Unver Ulusoy Tülay, Tıglıoglu Pınar, Demirköse Hacer, Albayrak Murat, Şencan İrfan
Department of Infectious Diseases and Clinical Microbiology, Ankara Etlik City Hospital, Ankara, TUR.
Department of Infectious Diseases and Clinical Microbiology, Dışkapı Yildirim Beyazit Training and Research Hospital, University of Health Sciences, Ankara, TUR.
Cureus. 2024 Jan 3;16(1):e51572. doi: 10.7759/cureus.51572. eCollection 2024 Jan.
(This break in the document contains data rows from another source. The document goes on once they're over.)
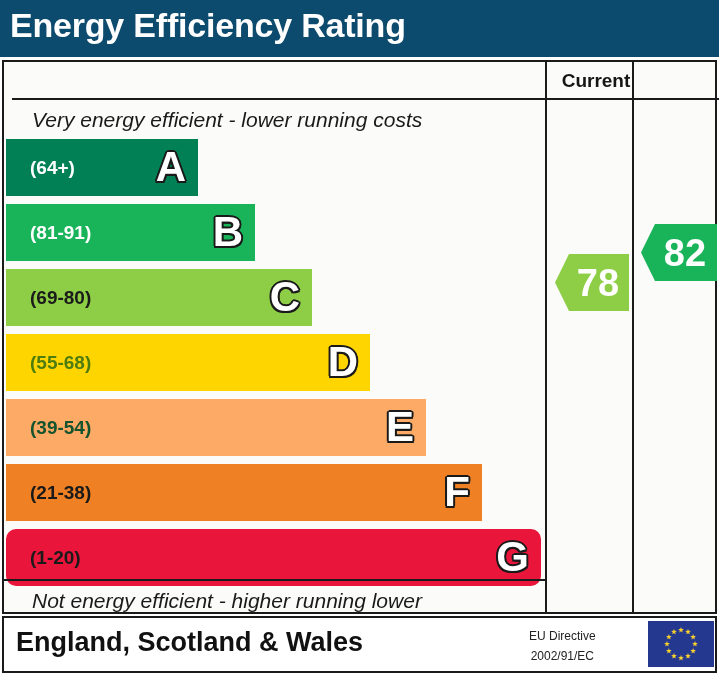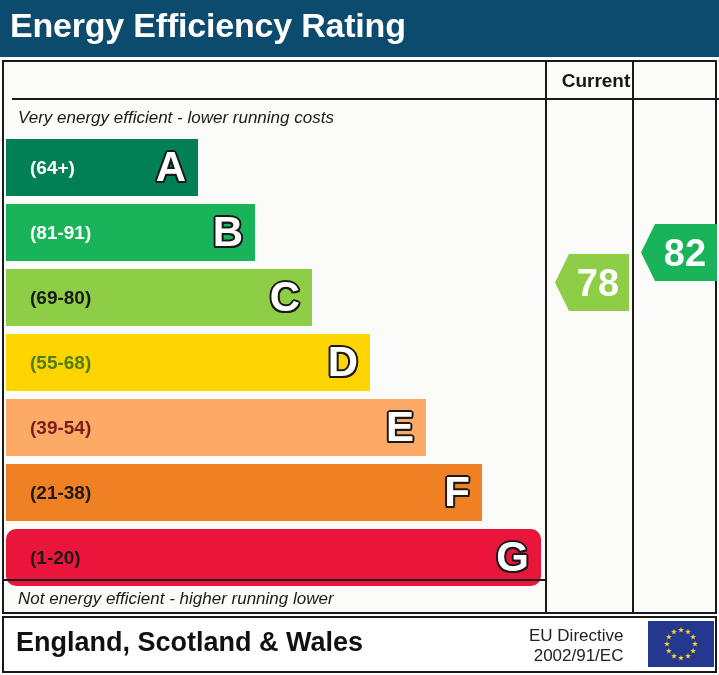--- a/index.html
+++ b/index.html
@@ -84,23 +84,23 @@
     width: 2px;
     height: 550px;
     background: #1a1a1a;
   }
   .vline-1 { left: 541px; }
   .vline-2 { left: 628px; }
 
   
   .caption {
     position: absolute;
-    left: 14px;
+    left: 28px;
     font-style: italic;
-    font-size: 17px;
+    font-size: 21px;
     color: #1a1a1a;
     white-space: nowrap;
   }
   .caption-top    { top: 46px; }
   .caption-bottom { top: 527px; }
 
   .caption-sep {
     position: absolute;
     left: 0;
     top: 517px;
@@ -186,24 +186,24 @@
     top: 9px;
     font-size: 27px;
     font-weight: bold;
     color: #111111;
     white-space: nowrap;
   }
   .footer-directive {
     position: absolute;
     left: 525px;
     top: 8px;
-    font-size: 17px;
+    font-size: 12px;
     color: #222222;
     line-height: 20px;
-    text-align: right;
+    text-align: center;
     white-space: nowrap;
   }
   .eu-flag {
     position: absolute;
     left: 644px;
     top: 3px;
     width: 66px;
     height: 46px;
     background: #25388f;
     box-sizing: border-box;
@@ -240,21 +240,21 @@
         </div>
         <div class="band" style="top: 130px; width: 306px; background: rgb(141, 206, 70);">
           <span class="band-range" style="color: rgb(26, 26, 26);">(69-80)</span>
           <span class="band-letter">C</span>
         </div>
         <div class="band" style="top: 195px; width: 364px; background: rgb(255, 213, 0);">
           <span class="band-range" style="color: #4d7c0f;">(55-68)</span>
           <span class="band-letter">D</span>
         </div>
         <div class="band" style="top: 260px; width: 420px; background: rgb(252, 170, 101);">
-          <span class="band-range" style="color: #7f1d1d;">(39-54)</span>
+          <span class="band-range" style="color: #14532d;">(39-54)</span>
           <span class="band-letter">E</span>
         </div>
         <div class="band" style="top: 325px; width: 476px; background: rgb(239, 128, 35);">
           <span class="band-range" style="color: rgb(26, 26, 26);">(21-38)</span>
           <span class="band-letter">F</span>
         </div>
         <div class="band" style="top: 390px; width: 535px; background: rgb(233, 21, 59); border-radius: 10px;">
           <span class="band-range" style="color: rgb(26, 26, 26);">(1-20)</span>
           <span class="band-letter">G</span>
         </div>

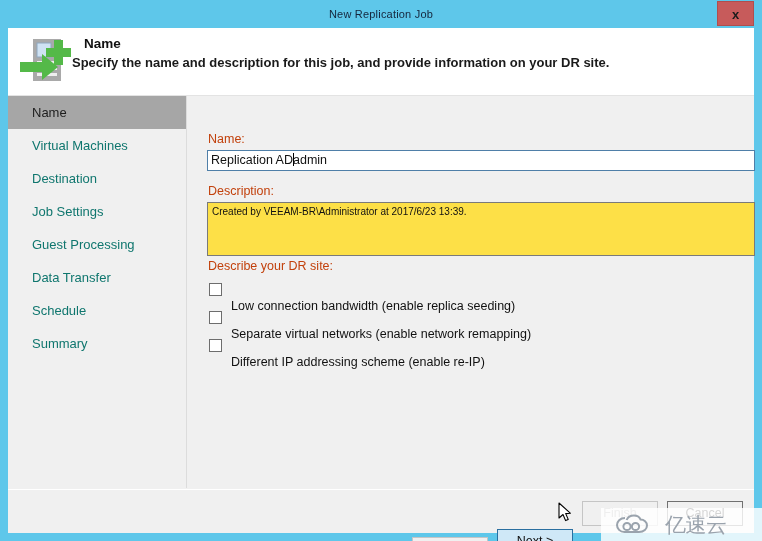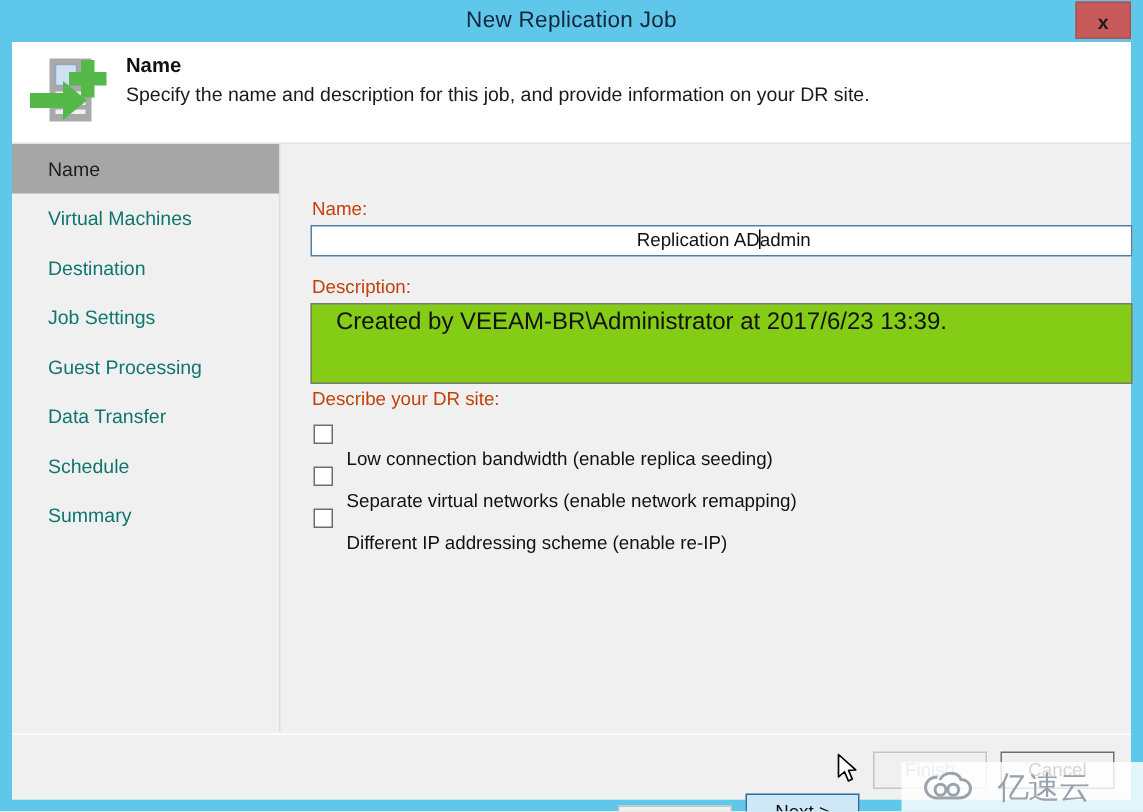--- a/index.html
+++ b/index.html
@@ -27,21 +27,21 @@
     width: 762px;
     height: 28px;
     background: #5ec7ea;
   }
   .titlebar-text {
     position: absolute;
     left: 0; top: 0;
     width: 762px;
     line-height: 28px;
     text-align: center;
-    font-size: 15px;
+    font-size: 11px;
     color: #15263c;
     letter-spacing: 0.2px;
   }
   .close-button {
     position: absolute;
     right: 8px;
     top: 1px;
     width: 37px;
     height: 25px;
     background: #c75b5b;
@@ -85,24 +85,25 @@
   .header-title {
     position: absolute;
     left: 76px;
     top: 8px;
     font-size: 13.5px;
     font-weight: bold;
     color: #111111;
   }
   .header-sub {
     position: absolute;
-    left: 76px;
+    left: 64px;
     top: 27px;
     font-size: 13px;
     color: #1a1a1a;
+    font-weight: bold;
   }
 
   
   .sidebar {
     position: absolute;
     left: 0;
     top: 68px;
     width: 179px;
     height: 392px;
     background: #f0f0f0;
@@ -151,43 +152,42 @@
     height: 21px;
     background: #ffffff;
     border: 1px solid #4f7fa8;
     box-sizing: border-box;
     font-size: 12.5px;
     color: #111111;
     line-height: 19px;
     padding-left: 3px;
     white-space: nowrap;
     overflow: hidden;
-    text-align: center;
   }
   .caret {
     display: inline-block;
     width: 1px;
     height: 13px;
     background: #000000;
     vertical-align: -2px;
     margin: 0 -0.5px;
   }
 
   .text-area {
     position: absolute;
     left: 19px;
     top: 106px;
     width: 548px;
     height: 54px;
-    background: #84cc16;
+    background: #fde047;
     border: 1px solid #7a7a7a;
     box-sizing: border-box;
-    font-size: 16px;
-    color: #111111;
-    padding: 3px 16px;
+    font-size: 10px;
+    color: #111111;
+    padding: 3px 4px;
     overflow: hidden;
   }
 
   .checkbox-row {
     position: absolute;
     left: 21px;
     height: 18px;
     cursor: pointer;
   }
   #chk-row-0 { top: 186px; }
Background The change in hepatitis B surface antibody (anti-HBs) titers after chemotherapy (CT) in patients with hematological malignancy, affecting factors, and its clinical implications have not been sufficiently understood. Therefore, we aim to evaluate the change in anti-HBs titers and hepatitis B virus reactivation (HBVr) after CT. Methods This retrospective study enrolled patients with hematological malignancies who received CT between 2013 and 2021. All patients were followed up for HBVr and a change in anti-HBs titers for one year. Results Overall, 192 patients were included. In total, 33.9% of the patients were anti-HBs (+) and 26% of the patients were anti-HBc (+) ± anti-HBs (+). Hepatitis B virus (HBV) prophylaxis was given to 35 (70%) of 50 Anti-HBc (+) patients. Tenofovir disoproxil fumarate and entecavir prophylaxis were initiated in 25 (71.4%) and 10 (28.6%) patients, respectively. A significant decrease was found in anti-HBs titers of all patients (p=0.017). A significant decrease was also found in anti-HBs titers of HBc IgG (+) patients and those who received four or more courses of CT (p=0.025; p=0.041). HBVr was not diagnosed in any of the patients. Conclusion Chemotherapeutic agents administered for hematological malignancy have serious immunosuppression effects. In these patients, anti-HBs titers may decrease or become negative one year after CT. Anti-HBs titer before CT or its change after CT may not constitute a risk for HBVr patients who received HBV prophylaxis in line with current guidelines and these recommendations.
背景 血液系统恶性肿瘤患者化疗(CT)后乙肝表面抗体(抗-HBs)滴度的变化、影响因素及其临床意义尚未得到充分了解。因此,我们旨在评估CT后抗-HBs滴度的变化及乙肝病毒再激活(HBVr)情况。方法 本回顾性研究纳入了2013年至2021年间接受CT的血液系统恶性肿瘤患者。所有患者均随访一年,观察HBVr及抗-HBs滴度变化。结果 共纳入192例患者。总体而言,33.9%的患者抗-HBs阳性,26%的患者抗-HBc阳性±抗-HBs阳性。50例抗-HBc阳性患者中有35例(70%)接受了乙肝病毒(HBV)预防。分别有25例(71.4%)和10例(28.6%)患者开始使用富马酸替诺福韦二吡呋酯和恩替卡韦进行预防。所有患者的抗-HBs滴度均显著下降(p = 0.017)。抗-HBc IgG阳性患者及接受四个或更多疗程CT的患者的抗-HBs滴度也显著下降(p = 0.025;p = 0.041)。所有患者均未诊断出HBVr。结论 用于血液系统恶性肿瘤的化疗药物具有严重的免疫抑制作用。在这些患者中,CT后一年抗-HBs滴度可能降低或转为阴性。对于按照现行指南和这些建议接受HBV预防的患者,CT前的抗-HBs滴度或CT后的变化可能不会构成HBVr的风险。